Telecomandi universali e smart home: le alternative che danno più controllo
Disattivare HDMI-CEC non vuol dire per forza tornare a una fila di telecomandi sul tavolino. Molti appassionati usano ancora i telecomandi universali, compresi i modelli della linea Logitech Harmony, oggi non più prodotti ma ancora presenti in molte configurazioni home theater.
La differenza è chiara: invece di affidarsi ai comandi che viaggiano nel cavo HDMI, il telecomando parla direttamente con TV, amplificatore, console e lettori tramite infrarossi, radiofrequenza o rete. Così si possono impostare sequenze più precise: accendere prima il ricevitore, aspettare un paio di secondi, scegliere l’ingresso corretto e poi avviare la TV.
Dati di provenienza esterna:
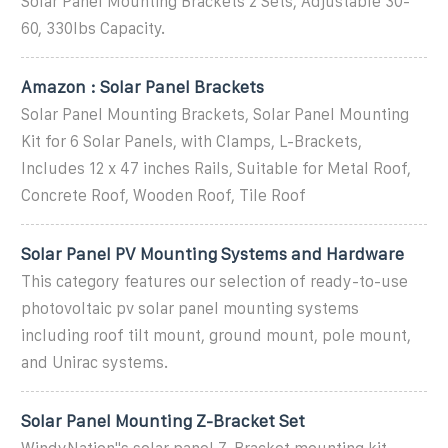
Solar Panel Mounting Brackets 2 Sets, Adjustable 30-
60, 330lbs Capacity.
Amazon : Solar Panel Brackets
Solar Panel Mounting Brackets, Solar Panel Mounting
Kit for 6 Solar Panels, with Clamps, L-Brackets,
Includes 12 x 47 inches Rails, Suitable for Metal Roof,
Concrete Roof, Wooden Roof, Tile Roof
Solar Panel PV Mounting Systems and Hardware
This category features our selection of ready-to-use
photovoltaic pv solar panel mounting systems
including roof tilt mount, ground mount, pole mount,
and Unirac systems.
Solar Panel Mounting Z-Bracket Set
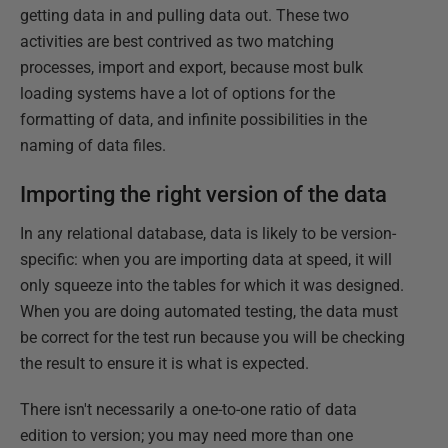
getting data in and pulling data out. These two
activities are best contrived as two matching
processes, import and export, because most bulk
loading systems have a lot of options for the
formatting of data, and infinite possibilities in the
naming of data files.
Importing the right version of the data
In any relational database, data is likely to be version-
specific: when you are importing data at speed, it will
only squeeze into the tables for which it was designed.
When you are doing automated testing, the data must
be correct for the test run because you will be checking
the result to ensure it is what is expected.
There isn't necessarily a one-to-one ratio of data
edition to version; you may need more than one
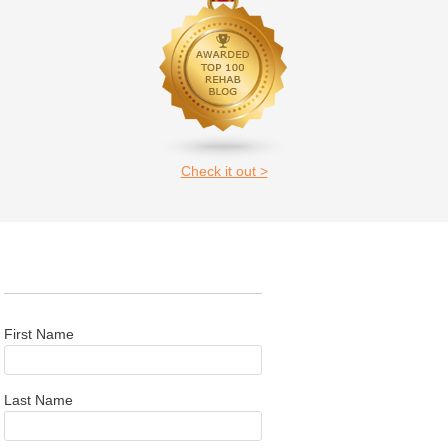
Check it out >
First Name
Last Name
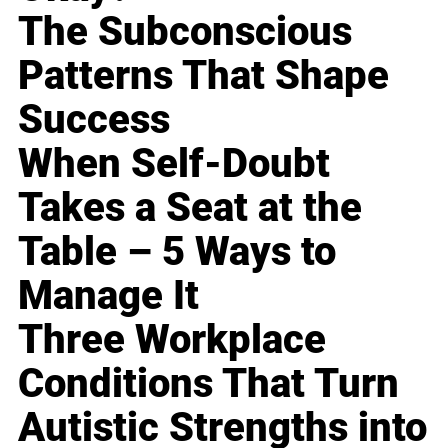
The Subconscious
Patterns That Shape
Success
When Self-Doubt
Takes a Seat at the
Table – 5 Ways to
Manage It
Three Workplace
Conditions That Turn
Autistic Strengths into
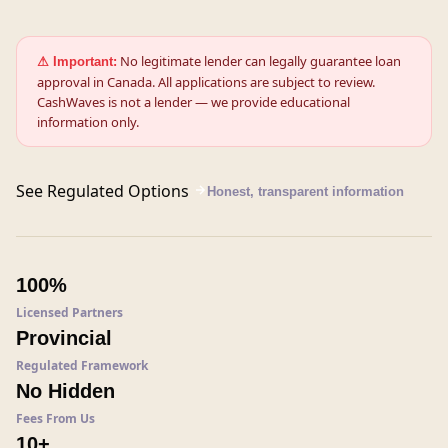
No legitimate lender can legally guarantee loan
⚠ Important:
approval in Canada. All applications are subject to review.
CashWaves is not a lender — we provide educational
information only.
See Regulated Options
Honest, transparent information
100%
Licensed Partners
Provincial
Regulated Framework
No Hidden
Fees From Us
10+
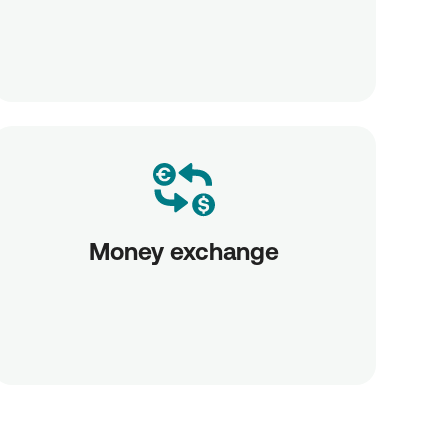
Money exchange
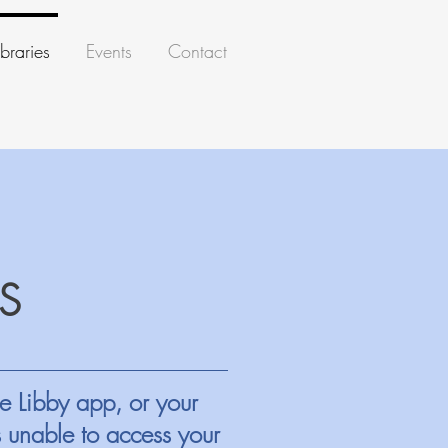
braries
Events
Contact
S
e Libby app, or your
s unable to access your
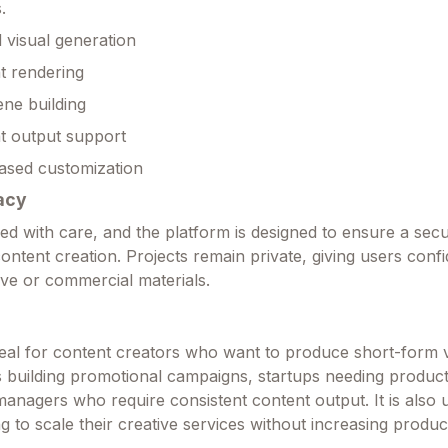
.
visual generation
t rendering
ene building
t output support
ased customization
acy
led with care, and the platform is designed to ensure a sec
ontent creation. Projects remain private, giving users con
ive or commercial materials.
ideal for content creators who want to produce short-form 
s building promotional campaigns, startups needing product
anagers who require consistent content output. It is also u
g to scale their creative services without increasing produc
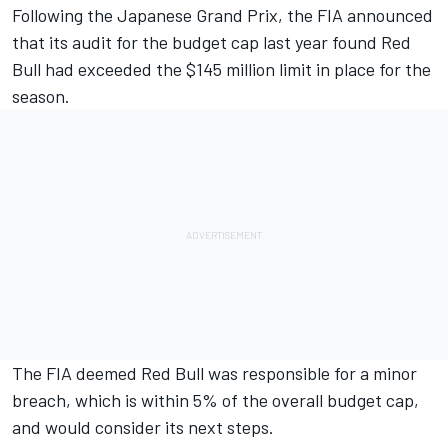
Following the Japanese Grand Prix, the FIA announced
that its audit for the budget cap last year found
Red
Bull had exceeded the $145 million limit in place for the
season
.
The FIA deemed Red Bull was responsible for a minor
breach, which is within 5% of the overall budget cap,
and would consider its next steps.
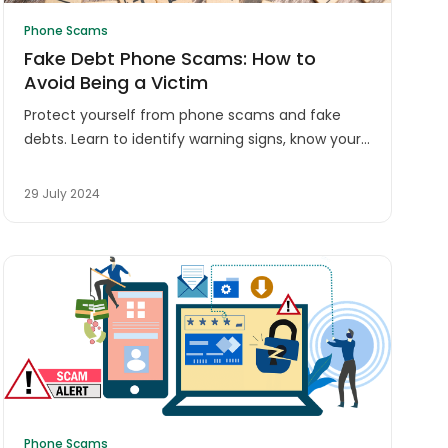
Phone Scams
Fake Debt Phone Scams: How to
Avoid Being a Victim
Protect yourself from phone scams and fake
debts. Learn to identify warning signs, know your
rights, and stay safe from fraudulent debt
collectors in Australia.
29 July 2024
Phone Scams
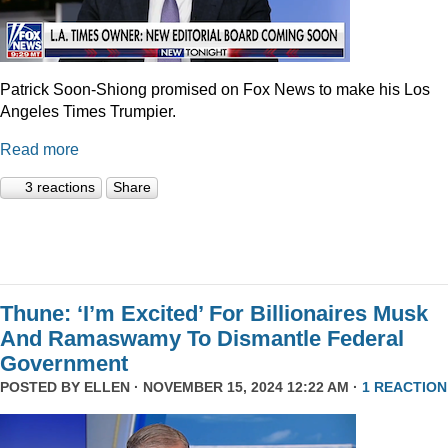
Patrick Soon-Shiong promised on Fox News to make his Los
Angeles Times Trumpier.
Read more
3 reactions
Share
Thune: ‘I’m Excited’ For Billionaires Musk
And Ramaswamy To Dismantle Federal
Government
POSTED BY
ELLEN
· NOVEMBER 15, 2024 12:22 AM ·
1 REACTION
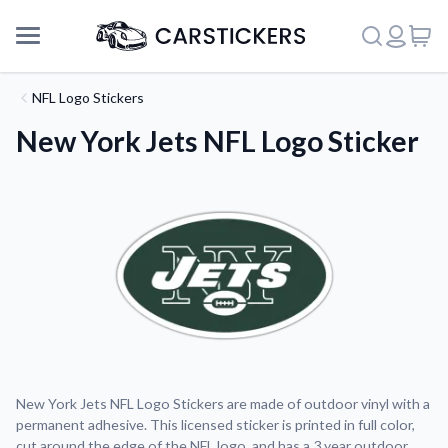
NFL Logo Stickers
New York Jets NFL Logo Sticker
Support
New York Jets NFL Logo Stickers are made of outdoor vinyl with a
permanent adhesive. This licensed sticker is printed in full color,
About Us
cut around the edge of the NFL logo, and has a 3 year outdoor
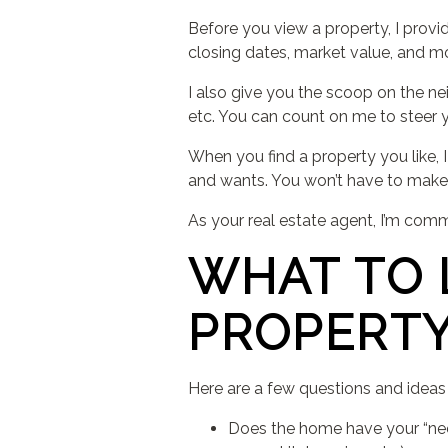
Before you view a property, I provi
closing dates, market value, and mor
I also give you the scoop on the nei
etc. You can count on me to steer y
When you find a property you like
and wants. You won’t have to make
As your real estate agent, I’m comm
WHAT TO 
PROPERT
Here are a few questions and idea
Does the home have your “nee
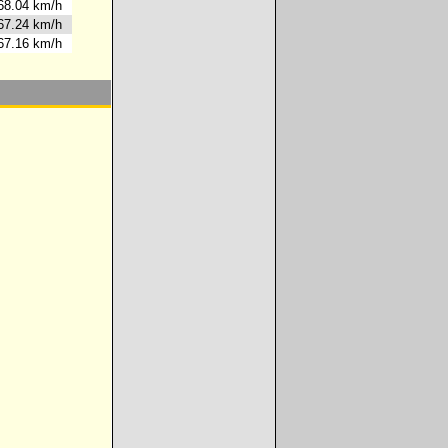
8.04 km/h
7.24 km/h
7.16 km/h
Sembra un dettaglio, ma nell’uso di tutti i giorni cambia parecchio. “Meglio un tasto in più che un impianto che decide da solo”, è il ragionamento che torna spesso nei forum dedicati all’home entertainment. Chi ha già una casa connessa può invece passare dalla smart home.
Sistemi come Home Assistant, installati anche su piccoli computer come Raspberry Pi, possono comandare televisori, ricevitori e soundbar tramite rete locale o dispositivi IR/RF, come i blaster universali. In questo modo gli ordini partono secondo routine precise, senza dipendere dai capricci di HDMI-CEC. La promessa del telecomando unico resta in piedi. Solo che, per funzionare davvero, a volte deve uscire dal cavo HDMI.